Researchers wanting to improve traffic safety often turn to various interventions based on education, traffic engineering, or intelligent transportation systems (ITS). One example might be a vehicle seat that vibrates on the left or right side whenever a driver strays out of the lane.
How successful these interventions are depends on how they perform in the actual traffic environment for which they were designed. However, testing that begins in the controlled conditions of laboratories and driving simulators often cannot be reliably replicated in a more naturalistic test-track scenario. That may change as a result of work by researchers with the ITS Institute's HumanFIRST Program. On a recent project with automaker Nissan, they developed a new method of reproducing conditions previously generated in a driving simulator in more natural, "real-world" driving environments.
Although traditional experimental environments are removed from real-world driving conditions, there are both scientific and practical reasons for developing interventions in a sequential research program that spans a range of research and testing environments, says Nicholas Ward, HumanFIRST Program director.
"From a scientific perspective, this research process benefits from the control you have in a laboratory or simulator to test broader theories before validating those conclusions on a test track or in the field," Ward says.
A critical requirement for transitioning research from controlled experiments in a simulator to more naturalistic studies in the driving environment is the ability to create comparable test scenarios for each of the different test environments. The test scenario defines the type of event that a participant experiences and what performance measures are used for evaluation.
Driving simulators offer a number of benefits, Ward says. They allow precise control over all elements of the driving environment to create identical and repeatable experiences. They also allow researchers to analyze risky scenarios without endangering a participant.
As a result, simulators are often used to design and evaluate safety interventions by developing crash scenarios that would not be feasible or ethical in the real world of test track and field studies. This means that the same scenarios generally are not used in the simulator and test track experiments in a research program.
In support of a progressive research program, the HumanFIRST Program developed a new method to transfer controlled simulator scenarios to test track (and field) studies with instrumented vehicles. One component of the method is an instrumented lead vehicle fitted with DGPS that operates within a digital map generated for the test environment. This vehicle is linked by wireless communication and DGPS to a test vehicle. Onboard computers produce specific driving scenarios, such as a specified speed profile with a determined braking event triggered either by a defined position on the test route or a set of conditions detected from monitoring the following test vehicle. These scenarios can be the same as those used in the driving simulator, as both are programmed with the same control logic.
In this application, a prior simulator study examined driver response in a rear-end crash scenario during which the driver of the following car was distracted with a secondary task. This involved linking an eye tracker and the secondary task to the simulator so that the car-following scenario could be automatically triggered when distraction was detected. The lead vehicle would follow a specified speed profile and then "hunt" for the subject in the following car to move within a defined range of headway (to create a desired hazard level). When the eye tracker detected that the driver was distracted with the secondary task, a trigger would result in braking with a specified deceleration rate.
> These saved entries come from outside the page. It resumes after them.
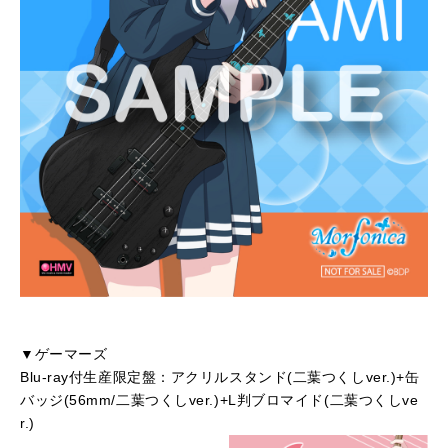
▼ゲーマーズ
Blu-ray付生産限定盤：アクリルスタンド(二葉つくしver.)+缶
バッジ(56mm/二葉つくしver.)+L判ブロマイド(二葉つくしve
r.)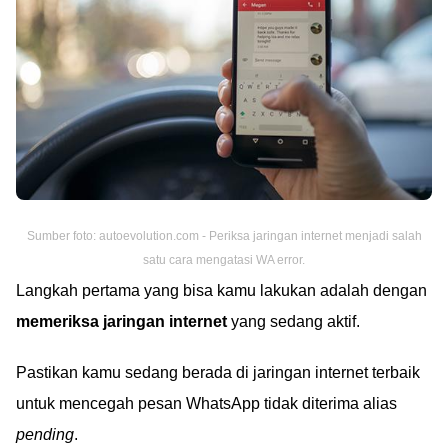
Sumber foto: autoevolution.com - Periksa jaringan internet menjadi salah
satu cara mengatasi WA error.
Langkah pertama yang bisa kamu lakukan adalah dengan
memeriksa jaringan internet
yang sedang aktif.
Pastikan kamu sedang berada di jaringan internet terbaik
untuk mencegah pesan WhatsApp tidak diterima alias
pending
.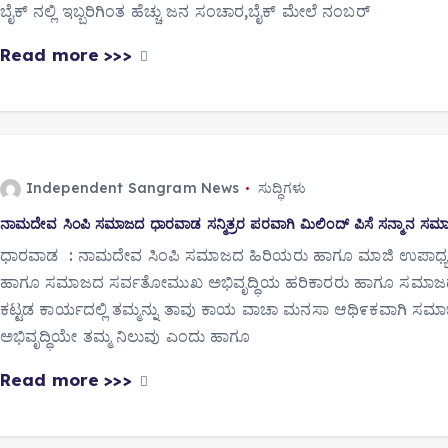
ಬೈಕ್ ನಲ್ಲಿ ಇಬ್ಬರಿಗಿಂತ ಹೆಚ್ಚು ಜನ ಸಂಚಾರ,ಬೈಕ್ ಮೇಲೆ ನಂಬರ್
Read more >>>
Independent Sangram News
ಸುದ್ಧಿಗಳು
ನಾಮದೇವ ಸಿಂಪಿ ಸಮಾಜದ ಧಾರವಾಡ ಸನ್ಮಿತ್ರರ ಪರವಾಗಿ ಮಿಲಿಂದ್ ಪಿಸೆ ಸನ್ಮಾನ ಸ
ಧಾರವಾಡ : ನಾಮದೇವ ಸಿಂಪಿ ಸಮಾಜದ ಹಿರಿಯರು ಹಾಗೂ ಮಾಜಿ ಉಪಾಧ್ಯಕ
ಹಾಗೂ ಸಮಾಜದ ಸರ್ವತೋಮುಖ ಅಭಿವೃದ್ಧಿಯ ಹರಿಕಾರರು ಹಾಗೂ ಸಮಾ
ಕಟ್ಟಡ ಕಾರ್ಯದಲ್ಲಿ ತಮ್ಮನ್ನು ತಾವು ಕಾಯ ವಾಚಾ ಮನಸಾ ಆಥಿ೯ಕವಾಗಿ ಸಮ
ಅಭಿವೃದ್ಧಿಯೇ ತಮ್ಮ ನಿಲುವು ಎಂದು ಹಾಗೂ
Read more >>>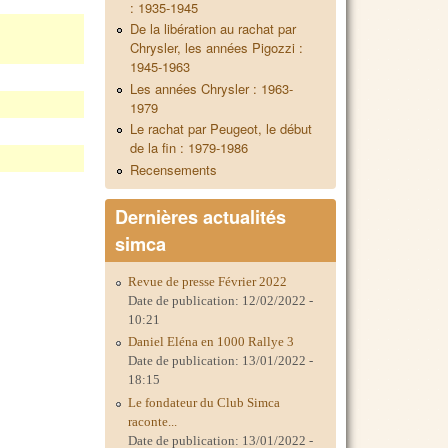
: 1935-1945
De la libération au rachat par
Chrysler, les années Pigozzi :
1945-1963
Les années Chrysler : 1963-
1979
Le rachat par Peugeot, le début
de la fin : 1979-1986
Recensements
Dernières actualités
simca
Revue de presse Février 2022
Date de publication:
12/02/2022 -
10:21
Daniel Eléna en 1000 Rallye 3
Date de publication:
13/01/2022 -
18:15
Le fondateur du Club Simca
raconte...
Date de publication:
13/01/2022 -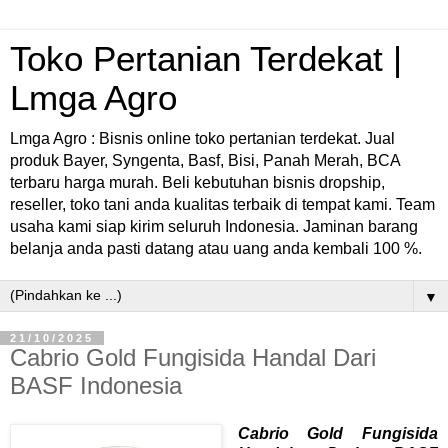
Toko Pertanian Terdekat |
Lmga Agro
Lmga Agro : Bisnis online toko pertanian terdekat. Jual
produk Bayer, Syngenta, Basf, Bisi, Panah Merah, BCA
terbaru harga murah. Beli kebutuhan bisnis dropship,
reseller, toko tani anda kualitas terbaik di tempat kami. Team
usaha kami siap kirim seluruh Indonesia. Jaminan barang
belanja anda pasti datang atau uang anda kembali 100 %.
▼
21/10/2025
Cabrio Gold Fungisida Handal Dari
BASF Indonesia
Cabrio Gold Fungisida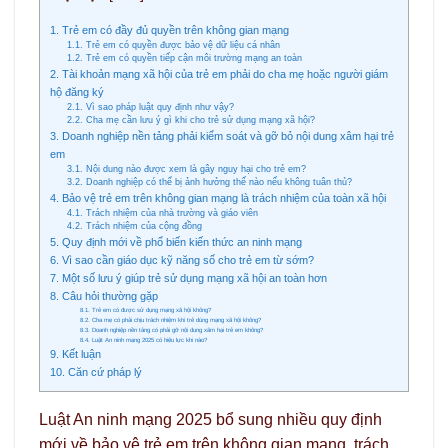
1. Trẻ em có đầy đủ quyền trên không gian mạng
1.1. Trẻ em có quyền được bảo vệ dữ liệu cá nhân
1.2. Trẻ em có quyền tiếp cận môi trường mạng an toàn
2. Tài khoản mạng xã hội của trẻ em phải do cha mẹ hoặc người giám
hộ đăng ký
2.1. Vì sao pháp luật quy định như vậy?
2.2. Cha mẹ cần lưu ý gì khi cho trẻ sử dụng mạng xã hội?
3. Doanh nghiệp nền tảng phải kiểm soát và gỡ bỏ nội dung xâm hại trẻ
em
3.1. Nội dung nào được xem là gây nguy hại cho trẻ em?
3.2. Doanh nghiệp có thể bị ảnh hưởng thế nào nếu không tuân thủ?
4. Bảo vệ trẻ em trên không gian mạng là trách nhiệm của toàn xã hội
4.1. Trách nhiệm của nhà trường và giáo viên
4.2. Trách nhiệm của cộng đồng
5. Quy định mới về phổ biến kiến thức an ninh mạng
6. Vì sao cần giáo dục kỹ năng số cho trẻ em từ sớm?
7. Một số lưu ý giúp trẻ sử dụng mạng xã hội an toàn hơn
8. Câu hỏi thường gặp
8.1. Trẻ em có được sử dụng mạng xã hội không?
8.2. Cha mẹ có phải chịu trách nhiệm khi trẻ dùng mạng xã hội không?
8.3. Doanh nghiệp nền tảng có phải gỡ nội dung xâm hại trẻ em không?
8.4. Luật An ninh mạng 2025 có hiệu lực khi nào?
9. Kết luận
10. Căn cứ pháp lý
Luật An ninh mạng 2025 bổ sung nhiều quy định
mới về bảo vệ trẻ em trên không gian mạng, trách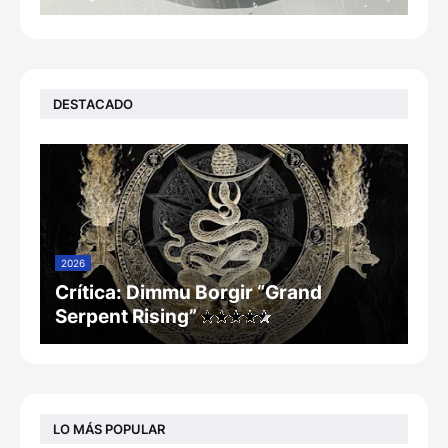
DESTACADO
2026
Crítica: Dimmu Borgir “Grand
Serpent Rising”
LO MÁS POPULAR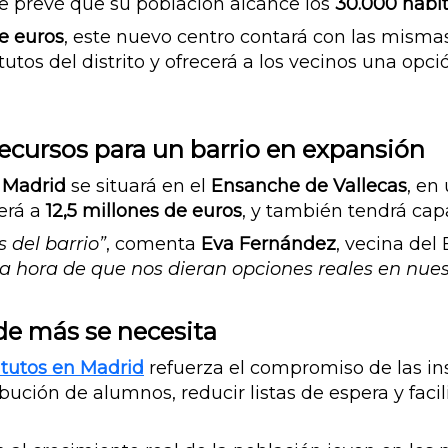
 se prevé que su población alcance los
30.000 habi
de euros
, este nuevo centro contará con las misma
tutos del distrito y ofrecerá a los vecinos una op
ecursos para un barrio en expansión
n Madrid
se situará en el
Ensanche de Vallecas
, en
erá a
12,5 millones de euros
, y también tendrá ca
s del barrio”
, comenta
Eva Fernández
, vecina del
a hora de que nos dieran opciones reales en nues
e más se necesita
itutos en Madrid
refuerza el compromiso de las in
ribución de alumnos, reducir listas de espera y faci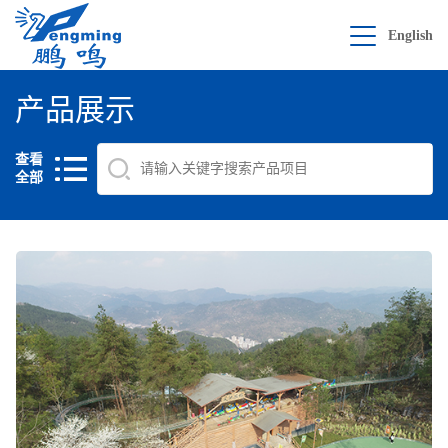
English
产品展示
查看
全部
In the test track study, the test vehicle was also equipped with an eye tracker and the secondary task. The gaze direction of the driver and interaction with the secondary task was again used to define distraction. The onboard computer, linked to the control actuators of the lead vehicle, was programmed to autonomously create a similar speed profile as used in the simulator study. The driver of the lead vehicle needed only to steer, since the parameters of all events were controlled precisely by the computer control system.
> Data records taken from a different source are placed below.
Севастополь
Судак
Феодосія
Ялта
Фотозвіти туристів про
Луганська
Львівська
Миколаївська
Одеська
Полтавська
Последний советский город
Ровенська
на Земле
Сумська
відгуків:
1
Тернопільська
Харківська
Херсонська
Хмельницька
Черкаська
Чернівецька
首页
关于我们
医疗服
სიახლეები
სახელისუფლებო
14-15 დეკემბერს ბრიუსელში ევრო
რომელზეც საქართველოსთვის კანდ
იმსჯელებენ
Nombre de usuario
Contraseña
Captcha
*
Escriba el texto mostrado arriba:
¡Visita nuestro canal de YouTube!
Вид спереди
The lead vehicle also communicated with the test vehicle. At a determined point in the scenario, the lead vehicle would hunt for the test vehicle and also monitor the output from the eye tracker and secondary task. As soon as the driver was distracted, the lead vehicle executed its specified scenario-braking event. By virtue of the DGPS and digital map, the test vehicle recorded the same types of data as the simulator with comparable levels of reliability.
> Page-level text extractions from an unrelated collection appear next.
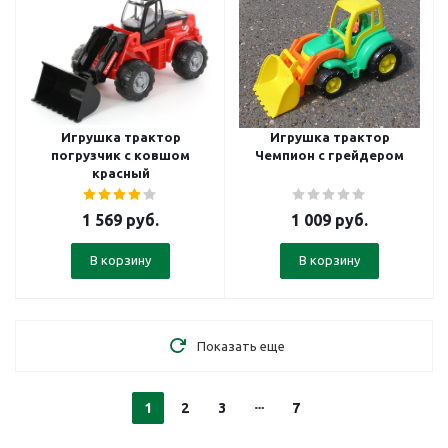
Игрушка трактор
Игрушка трактор
погрузчик с ковшом
Чемпион с грейдером
красный
1 569
руб.
1 009
руб.
В корзину
В корзину
Показать еще
1
2
3
7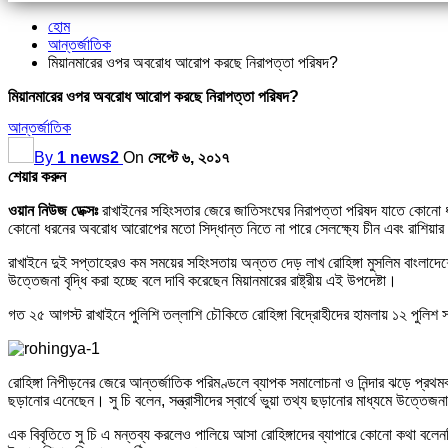
হোম
আন্তর্জাতিক
মিয়ানমারের ওপর অবরোধ আরোপ করছে নিরাপত্তা পরিষদ?
মিয়ানমারের ওপর অবরোধ আরোপ করছে নিরাপত্তা পরিষদ?
আন্তর্জাতিক
By
1 news2
On
সেপ্টে ৬, ২০১৭
শেয়ার করুন
ওয়ান নিউজ ডেক্সঃ
রাখাইনের সহিংসতার জেরে জাতিসংঘের নিরাপত্তা পরিষদ যাতে কোনো ধ
কোনো ধরনের অবরোধ আরোপের মতো সিদ্ধান্ত নিতে না পারে সেলক্ষ্যে চীন এবং রাশিয়ার 
রাখাইনে দুই সপ্তাহেরও কম সময়ের সহিংসতায় অন্তত দেড় লাখ রোহিঙ্গা মুসলিম বাংলাদেশে 
উত্তেজনা বৃদ্ধি করা হচ্ছে বলে দাবি করেছেন মিয়ানমারের রাষ্ট্রীয় এই উপদেষ্টা।
গত ২৫ আগস্ট রাখাইনে পুলিশি তল্লাশি চৌকিতে রোহিঙ্গা বিদ্রোহীদের হামলায় ১২ পুলিশ 
রোহিঙ্গা নিপীড়নের জেরে আন্তর্জাতিক পরিমণ্ডলে ব্যাপক সমালোচনা ও নিন্দার ঝড়ে প্রথ
ছড়ানোর এনেছেন। সু চি বলেন, সন্ত্রাসীদের স্বার্থে ভুয়া তথ্য ছড়ানোর মাধ্যমে উত্তেজ
এক বিবৃতিতে সু চি এ মন্তব্য করলেও পালিয়ে আসা রোহিঙ্গাদের ব্যাপারে কোনো কথা বলেননি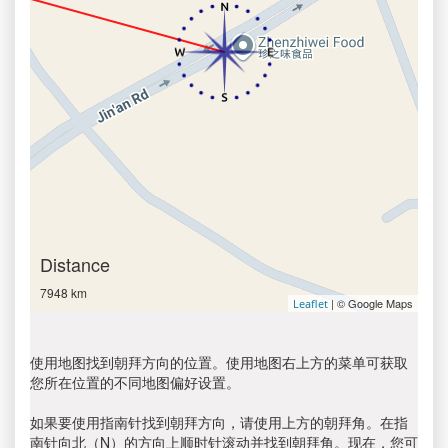
Distance
7948 km
| © Google Maps
Leaflet
使用地图找到朝拜方向的位置。使用地图右上方的菜单可获取
您所在位置的不同地图偏好设置。
如果要使用指南针找到朝拜方向，请使用上方的朝拜角。在指
南针向北（N）的方向上顺时针滚动并找到朝拜角。现在，您可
The second component of this method is a virtual "safety net." Rather than using a mechanical safety barrier to prevent a crash, the researchers devised a virtual barrier involving continuous communication between the two vehicles. An algorithm was developed to automatically trigger evasive acceleration in the lead vehicle and braking in the test vehicle if the headway was detected to move into a specified hazard region, Ward explains. In addition, a "watch dog" system continuously monitored the safety-critical components of the integrated system, and, if it detected failure, the system alerted the drivers with flashing lights and stopped both vehicles.
The combination of the automated lead vehicle and safety net provides an ecological way to translate scenarios from a driving simulator to real-world conditions with the same level of data reliability and control without risking safety, Ward says. Conversely, this system allows the researchers to replicate test track infrastructure perfectly within the simulated environment. Moreover, the use of the safety net extends the range of risk that can be developed in the test scenarios. "In particular, because subjects are not aware of the safety net, we can 'safely' observe driver responses to situations that they perceive to be risky," he says.
In these examples, the system is applied to a scenario with a pair of vehicles. However, Wards says the same protocols can be applied to supporting multiple-vehicle scenarios to allow controlled experiments of more complex traffic situations.